There were 25 households, of which 32.0% had children under the age of 18 living with them, 52.0% were married couples living together, 8.0% had a female householder with no husband present, 8.0% had a male householder with no wife present, and 32.0% were non-families. 24.0% of all households were made up of individuals, and 4% had someone living alone who was 65 years of age or older. The average household size was 2.36 and the average family size was 2.82.

The median age in the city was 34.3 years. 22% of residents were under the age of 18; 8.6% were between the ages of 18 and 24; 37.4% were from 25 to 44; 20.4% were from 45 to 64; and 11.9% were 65 years of age or older. The gender makeup of the city was 50.8% male and 49.2% female.

===2000 census===
As of the census of 2000, there were 73 people, 22 households, and 17 families residing in the city. The population density was 602.0 PD/sqmi. There were 32 housing units at an average density of 263.9 /sqmi. The racial makeup of the city was 98.63% White, 1.37% from other races. Hispanic or Hispanic of any race were 6.85% of the population.

There were 22 households, out of which 50.0% had children under the age of 18 living with them, 72.7% were married couples living together, 14.5% had a female householder with no husband present, and 22.7% were non-families. 18.2% of all households were made up of individuals, and none had someone living alone who was 65 years of age or older. The average household size was 3.32 and the average family size was 3.94.

In the city, the population was spread out, with 42.5% under the age of 18, 5.5% from 18 to 24, 23.3% from 25 to 44, 17.8% from 45 to 64, and 11.0% who were 65 years of age or older. The median age was 26 years. For every 100 females, there were 121.2 males. For every 100 females age 18 and over, there were 110.0 males.

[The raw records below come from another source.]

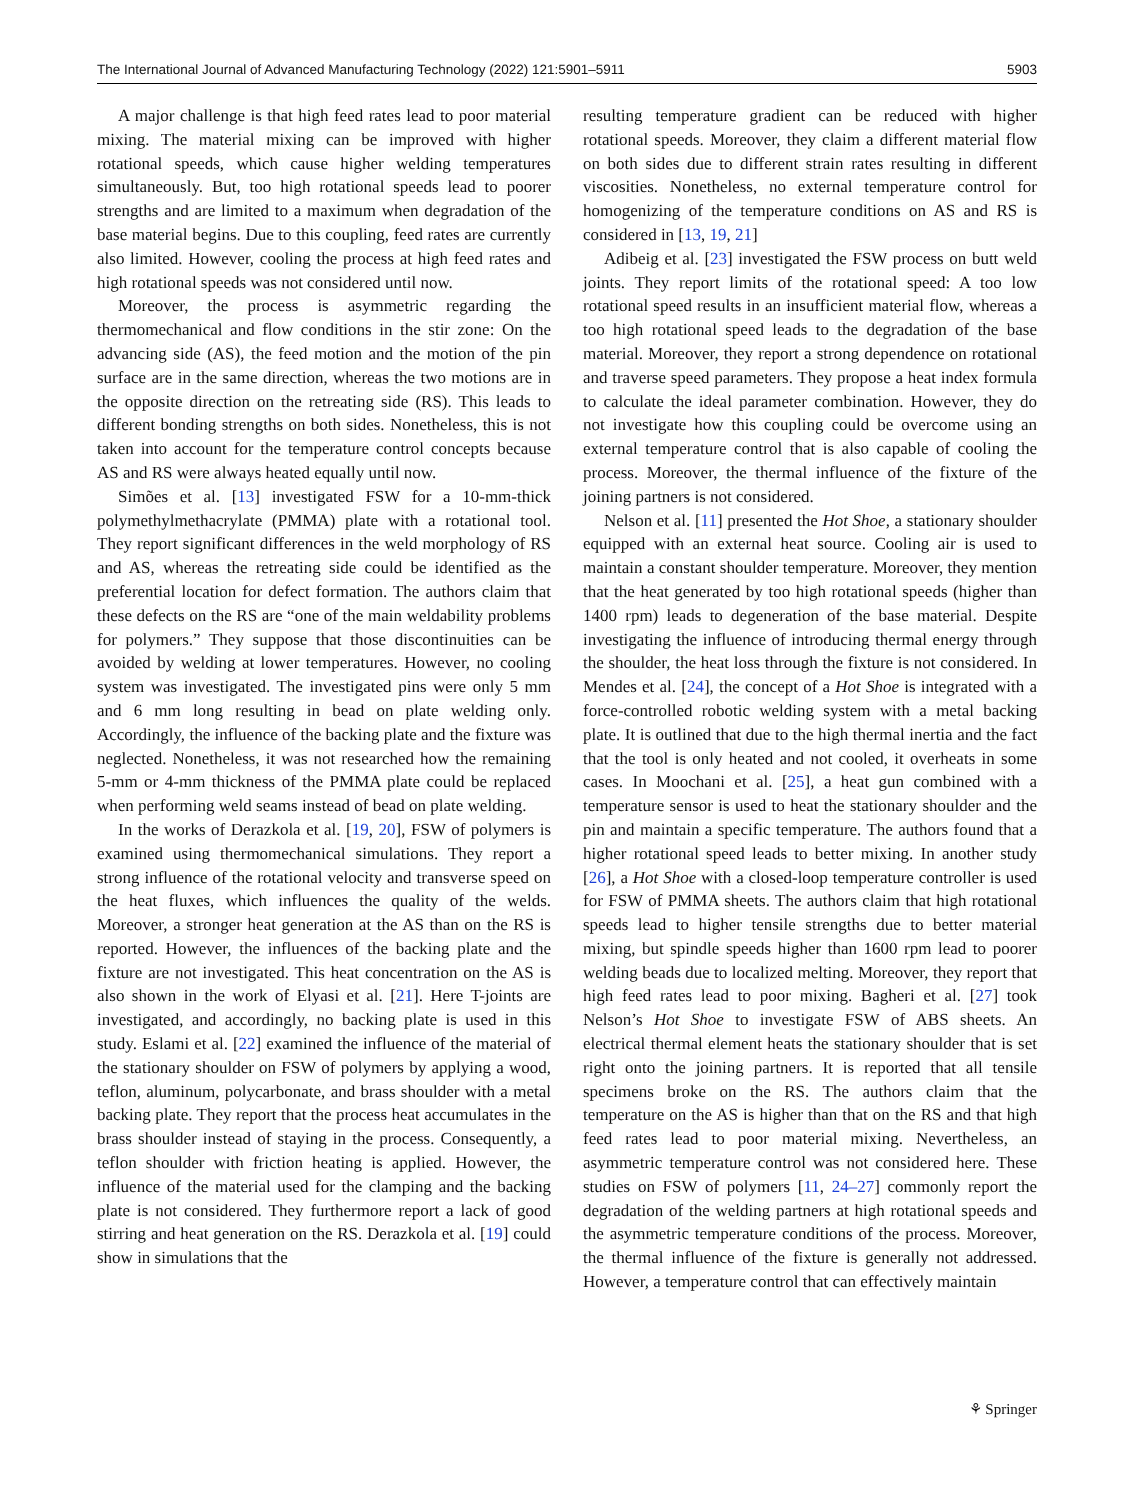The International Journal of Advanced Manufacturing Technology (2022) 121:5901–5911 5903
A major challenge is that high feed rates lead to poor material mixing. The material mixing can be improved with higher rotational speeds, which cause higher welding temperatures simultaneously. But, too high rotational speeds lead to poorer strengths and are limited to a maximum when degradation of the base material begins. Due to this coupling, feed rates are currently also limited. However, cooling the process at high feed rates and high rotational speeds was not considered until now.
Moreover, the process is asymmetric regarding the thermomechanical and flow conditions in the stir zone: On the advancing side (AS), the feed motion and the motion of the pin surface are in the same direction, whereas the two motions are in the opposite direction on the retreating side (RS). This leads to different bonding strengths on both sides. Nonetheless, this is not taken into account for the temperature control concepts because AS and RS were always heated equally until now.
Simões et al. [13] investigated FSW for a 10-mm-thick polymethylmethacrylate (PMMA) plate with a rotational tool. They report significant differences in the weld morphology of RS and AS, whereas the retreating side could be identified as the preferential location for defect formation. The authors claim that these defects on the RS are “one of the main weldability problems for polymers.” They suppose that those discontinuities can be avoided by welding at lower temperatures. However, no cooling system was investigated. The investigated pins were only 5 mm and 6 mm long resulting in bead on plate welding only. Accordingly, the influence of the backing plate and the fixture was neglected. Nonetheless, it was not researched how the remaining 5-mm or 4-mm thickness of the PMMA plate could be replaced when performing weld seams instead of bead on plate welding.
In the works of Derazkola et al. [19, 20], FSW of polymers is examined using thermomechanical simulations. They report a strong influence of the rotational velocity and transverse speed on the heat fluxes, which influences the quality of the welds. Moreover, a stronger heat generation at the AS than on the RS is reported. However, the influences of the backing plate and the fixture are not investigated. This heat concentration on the AS is also shown in the work of Elyasi et al. [21]. Here T-joints are investigated, and accordingly, no backing plate is used in this study. Eslami et al. [22] examined the influence of the material of the stationary shoulder on FSW of polymers by applying a wood, teflon, aluminum, polycarbonate, and brass shoulder with a metal backing plate. They report that the process heat accumulates in the brass shoulder instead of staying in the process. Consequently, a teflon shoulder with friction heating is applied. However, the influence of the material used for the clamping and the backing plate is not considered. They furthermore report a lack of good stirring and heat generation on the RS. Derazkola et al. [19] could show in simulations that the
resulting temperature gradient can be reduced with higher rotational speeds. Moreover, they claim a different material flow on both sides due to different strain rates resulting in different viscosities. Nonetheless, no external temperature control for homogenizing of the temperature conditions on AS and RS is considered in [13, 19, 21]
Adibeig et al. [23] investigated the FSW process on butt weld joints. They report limits of the rotational speed: A too low rotational speed results in an insufficient material flow, whereas a too high rotational speed leads to the degradation of the base material. Moreover, they report a strong dependence on rotational and traverse speed parameters. They propose a heat index formula to calculate the ideal parameter combination. However, they do not investigate how this coupling could be overcome using an external temperature control that is also capable of cooling the process. Moreover, the thermal influence of the fixture of the joining partners is not considered.
Nelson et al. [11] presented the Hot Shoe, a stationary shoulder equipped with an external heat source. Cooling air is used to maintain a constant shoulder temperature. Moreover, they mention that the heat generated by too high rotational speeds (higher than 1400 rpm) leads to degeneration of the base material. Despite investigating the influence of introducing thermal energy through the shoulder, the heat loss through the fixture is not considered. In Mendes et al. [24], the concept of a Hot Shoe is integrated with a force-controlled robotic welding system with a metal backing plate. It is outlined that due to the high thermal inertia and the fact that the tool is only heated and not cooled, it overheats in some cases. In Moochani et al. [25], a heat gun combined with a temperature sensor is used to heat the stationary shoulder and the pin and maintain a specific temperature. The authors found that a higher rotational speed leads to better mixing. In another study [26], a Hot Shoe with a closed-loop temperature controller is used for FSW of PMMA sheets. The authors claim that high rotational speeds lead to higher tensile strengths due to better material mixing, but spindle speeds higher than 1600 rpm lead to poorer welding beads due to localized melting. Moreover, they report that high feed rates lead to poor mixing. Bagheri et al. [27] took Nelson’s Hot Shoe to investigate FSW of ABS sheets. An electrical thermal element heats the stationary shoulder that is set right onto the joining partners. It is reported that all tensile specimens broke on the RS. The authors claim that the temperature on the AS is higher than that on the RS and that high feed rates lead to poor material mixing. Nevertheless, an asymmetric temperature control was not considered here. These studies on FSW of polymers [11, 24–27] commonly report the degradation of the welding partners at high rotational speeds and the asymmetric temperature conditions of the process. Moreover, the thermal influence of the fixture is generally not addressed. However, a temperature control that can effectively maintain
⚘ Springer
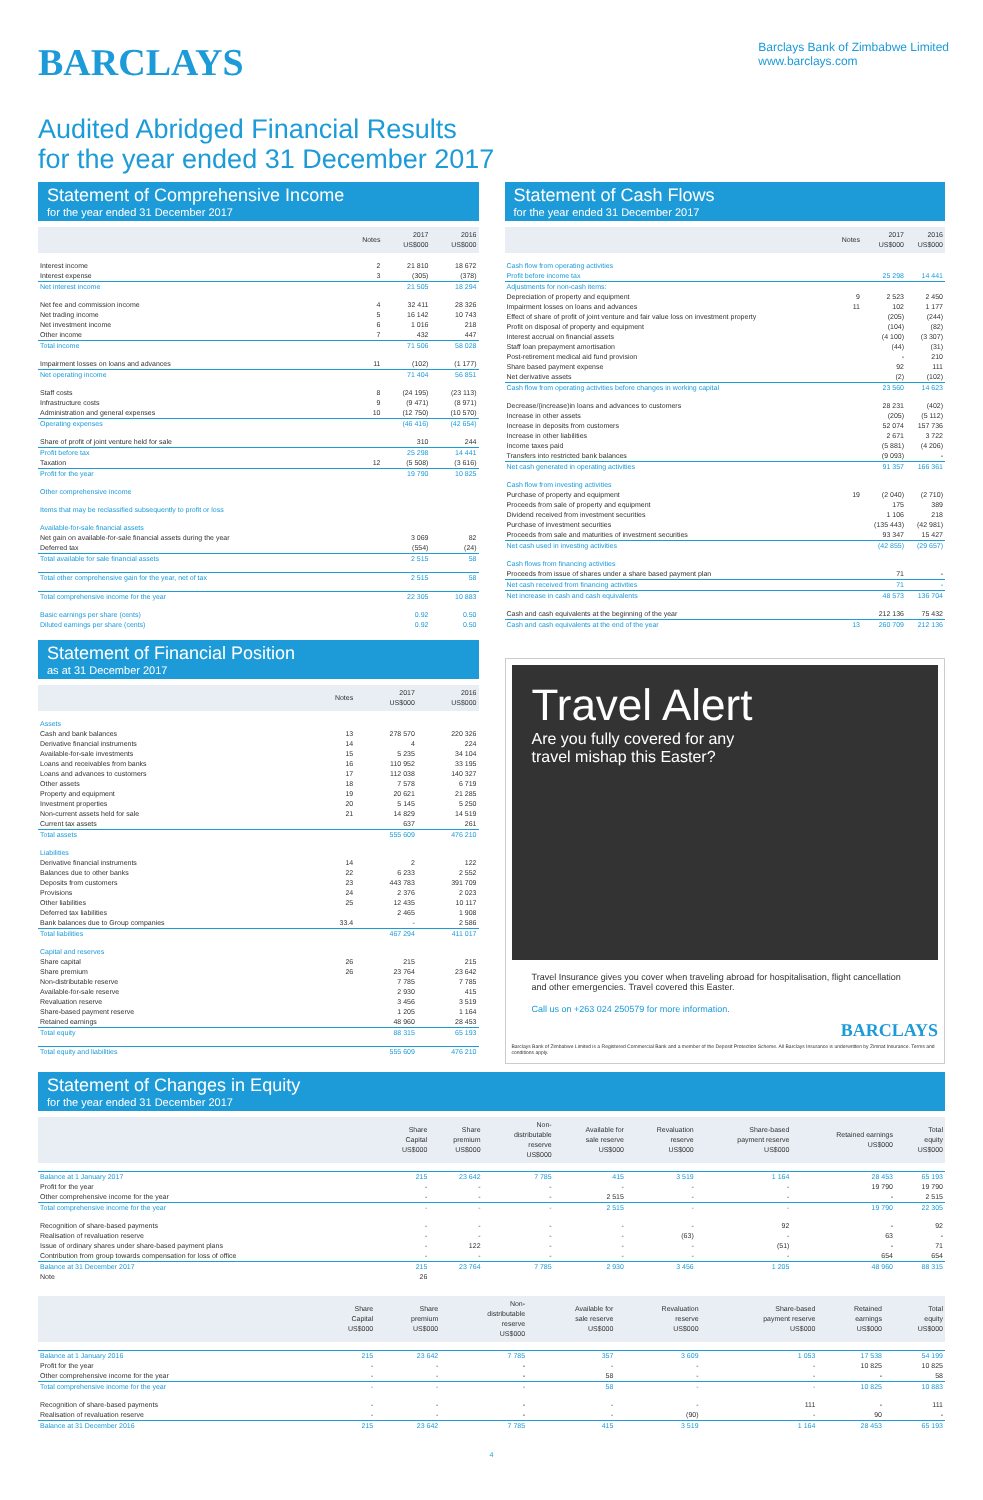BARCLAYS
Barclays Bank of Zimbabwe Limited
www.barclays.com
Audited Abridged Financial Results
for the year ended 31 December 2017
Statement of Comprehensive Income
for the year ended 31 December 2017
| | Notes | 2017 US$000 | 2016 US$000 |
| --- | --- | --- | --- |
| Interest income | 2 | 21 810 | 18 672 |
| Interest expense | 3 | (305) | (378) |
| Net interest income | | 21 505 | 18 294 |
| Net fee and commission income | 4 | 32 411 | 28 326 |
| Net trading income | 5 | 16 142 | 10 743 |
| Net investment income | 6 | 1 016 | 218 |
| Other income | 7 | 432 | 447 |
| Total income | | 71 506 | 58 028 |
| Impairment losses on loans and advances | 11 | (102) | (1 177) |
| Net operating income | | 71 404 | 56 851 |
| Staff costs | 8 | (24 195) | (23 113) |
| Infrastructure costs | 9 | (9 471) | (8 971) |
| Administration and general expenses | 10 | (12 750) | (10 570) |
| Operating expenses | | (46 416) | (42 654) |
| Share of profit of joint venture held for sale | | 310 | 244 |
| Profit before tax | | 25 298 | 14 441 |
| Taxation | 12 | (5 508) | (3 616) |
| Profit for the year | | 19 790 | 10 825 |
| Other comprehensive income | | | |
| Items that may be reclassified subsequently to profit or loss | | | |
| Available-for-sale financial assets | | | |
| Net gain on available-for-sale financial assets during the year | | 3 069 | 82 |
| Deferred tax | | (554) | (24) |
| Total available for sale financial assets | | 2 515 | 58 |
| Total other comprehensive gain for the year, net of tax | | 2 515 | 58 |
| Total comprehensive income for the year | | 22 305 | 10 883 |
| Basic earnings per share (cents) | | 0.92 | 0.50 |
| Diluted earnings per share (cents) | | 0.92 | 0.50 |
Statement of Financial Position
as at 31 December 2017
| | Notes | 2017 US$000 | 2016 US$000 |
| --- | --- | --- | --- |
| Assets | | | |
| Cash and bank balances | 13 | 278 570 | 220 326 |
| Derivative financial instruments | 14 | 4 | 224 |
| Available-for-sale investments | 15 | 5 235 | 34 104 |
| Loans and receivables from banks | 16 | 110 952 | 33 195 |
| Loans and advances to customers | 17 | 112 038 | 140 327 |
| Other assets | 18 | 7 578 | 6 719 |
| Property and equipment | 19 | 20 621 | 21 285 |
| Investment properties | 20 | 5 145 | 5 250 |
| Non-current assets held for sale | 21 | 14 829 | 14 519 |
| Current tax assets | | 637 | 261 |
| Total assets | | 555 609 | 476 210 |
| Liabilities | | | |
| Derivative financial instruments | 14 | 2 | 122 |
| Balances due to other banks | 22 | 6 233 | 2 552 |
| Deposits from customers | 23 | 443 783 | 391 709 |
| Provisions | 24 | 2 376 | 2 023 |
| Other liabilities | 25 | 12 435 | 10 117 |
| Deferred tax liabilities | | 2 465 | 1 908 |
| Bank balances due to Group companies | 33.4 | - | 2 586 |
| Total liabilities | | 467 294 | 411 017 |
| Capital and reserves | | | |
| Share capital | 26 | 215 | 215 |
| Share premium | 26 | 23 764 | 23 642 |
| Non-distributable reserve | | 7 785 | 7 785 |
| Available-for-sale reserve | | 2 930 | 415 |
| Revaluation reserve | | 3 456 | 3 519 |
| Share-based payment reserve | | 1 205 | 1 164 |
| Retained earnings | | 48 960 | 28 453 |
| Total equity | | 88 315 | 65 193 |
| Total equity and liabilities | | 555 609 | 476 210 |
Statement of Cash Flows
for the year ended 31 December 2017
| | Notes | 2017 US$000 | 2016 US$000 |
| --- | --- | --- | --- |
| Cash flow from operating activities | | | |
| Profit before income tax | | 25 298 | 14 441 |
| Adjustments for non-cash items: | | | |
| Depreciation of property and equipment | 9 | 2 523 | 2 450 |
| Impairment losses on loans and advances | 11 | 102 | 1 177 |
| Effect of share of profit of joint venture and fair value loss on investment property | | (205) | (244) |
| Profit on disposal of property and equipment | | (104) | (82) |
| Interest accrual on financial assets | | (4 100) | (3 307) |
| Staff loan prepayment amortisation | | (44) | (31) |
| Post-retirement medical aid fund provision | | - | 210 |
| Share based payment expense | | 92 | 111 |
| Net derivative assets | | (2) | (102) |
| Cash flow from operating activities before changes in working capital | | 23 560 | 14 623 |
| Decrease/(increase)in loans and advances to customers | | 28 231 | (402) |
| Increase in other assets | | (205) | (5 112) |
| Increase in deposits from customers | | 52 074 | 157 736 |
| Increase in other liabilities | | 2 671 | 3 722 |
| Income taxes paid | | (5 881) | (4 206) |
| Transfers into restricted bank balances | | (9 093) | - |
| Net cash generated in operating activities | | 91 357 | 166 361 |
| Cash flow from investing activities | | | |
| Purchase of property and equipment | 19 | (2 040) | (2 710) |
| Proceeds from sale of property and equipment | | 175 | 389 |
| Dividend received from investment securities | | 1 106 | 218 |
| Purchase of investment securities | | (135 443) | (42 981) |
| Proceeds from sale and maturities of investment securities | | 93 347 | 15 427 |
| Net cash used in investing activities | | (42 855) | (29 657) |
| Cash flows from financing activities | | | |
| Proceeds from issue of shares under a share based payment plan | | 71 | - |
| Net cash received from financing activities | | 71 | - |
| Net increase in cash and cash equivalents | | 48 573 | 136 704 |
| Cash and cash equivalents at the beginning of the year | | 212 136 | 75 432 |
| Cash and cash equivalents at the end of the year | 13 | 260 709 | 212 136 |
Travel Alert
Are you fully covered for any
travel mishap this Easter?
Travel Insurance gives you cover when traveling abroad for hospitalisation, flight cancellation and other emergencies. Travel covered this Easter.
Call us on +263 024 250579 for more information.
BARCLAYS
Barclays Bank of Zimbabwe Limited is a Registered Commercial Bank and a member of the Deposit Protection Scheme. All Barclays Insurance is underwritten by Zimnat Insurance. Terms and conditions apply.
Statement of Changes in Equity
for the year ended 31 December 2017
| | Share Capital US$000 | Share premium US$000 | Non- distributable reserve US$000 | Available for sale reserve US$000 | Revaluation reserve US$000 | Share-based payment reserve US$000 | Retained earnings US$000 | Total equity US$000 |
| --- | --- | --- | --- | --- | --- | --- | --- | --- |
| Balance at 1 January 2017 | 215 | 23 642 | 7 785 | 415 | 3 519 | 1 164 | 28 453 | 65 193 |
| Profit for the year | - | - | - | - | - | - | 19 790 | 19 790 |
| Other comprehensive income for the year | - | - | - | 2 515 | - | - | - | 2 515 |
| Total comprehensive income for the year | - | - | - | 2 515 | - | - | 19 790 | 22 305 |
| Recognition of share-based payments | - | - | - | - | - | 92 | - | 92 |
| Realisation of revaluation reserve | - | - | - | - | (63) | - | 63 | - |
| Issue of ordinary shares under share-based payment plans | - | 122 | - | - | - | (51) | - | 71 |
| Contribution from group towards compensation for loss of office | - | - | - | - | - | - | 654 | 654 |
| Balance at 31 December 2017 | 215 | 23 764 | 7 785 | 2 930 | 3 456 | 1 205 | 48 960 | 88 315 |
| Note | 26 | | | | | | | |
| | Share Capital US$000 | Share premium US$000 | Non- distributable reserve US$000 | Available for sale reserve US$000 | Revaluation reserve US$000 | Share-based payment reserve US$000 | Retained earnings US$000 | Total equity US$000 |
| --- | --- | --- | --- | --- | --- | --- | --- | --- |
| Balance at 1 January 2016 | 215 | 23 642 | 7 785 | 357 | 3 609 | 1 053 | 17 538 | 54 199 |
| Profit for the year | - | - | - | - | - | - | 10 825 | 10 825 |
| Other comprehensive income for the year | - | - | - | 58 | - | - | - | 58 |
| Total comprehensive income for the year | - | - | - | 58 | - | - | 10 825 | 10 883 |
| Recognition of share-based payments | - | - | - | - | - | 111 | - | 111 |
| Realisation of revaluation reserve | - | - | - | - | (90) | - | 90 | - |
| Balance at 31 December 2016 | 215 | 23 642 | 7 785 | 415 | 3 519 | 1 164 | 28 453 | 65 193 |
4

The median income for a household in the city was $29,375, and the median income for a family was $32,188. Males had a median income of $17,292 versus $0 for females. The per capita income for the city was $9,792. None of the population and none of the families were below the poverty line.

==Education==
The community is served by Rural Vista USD 481 public school district.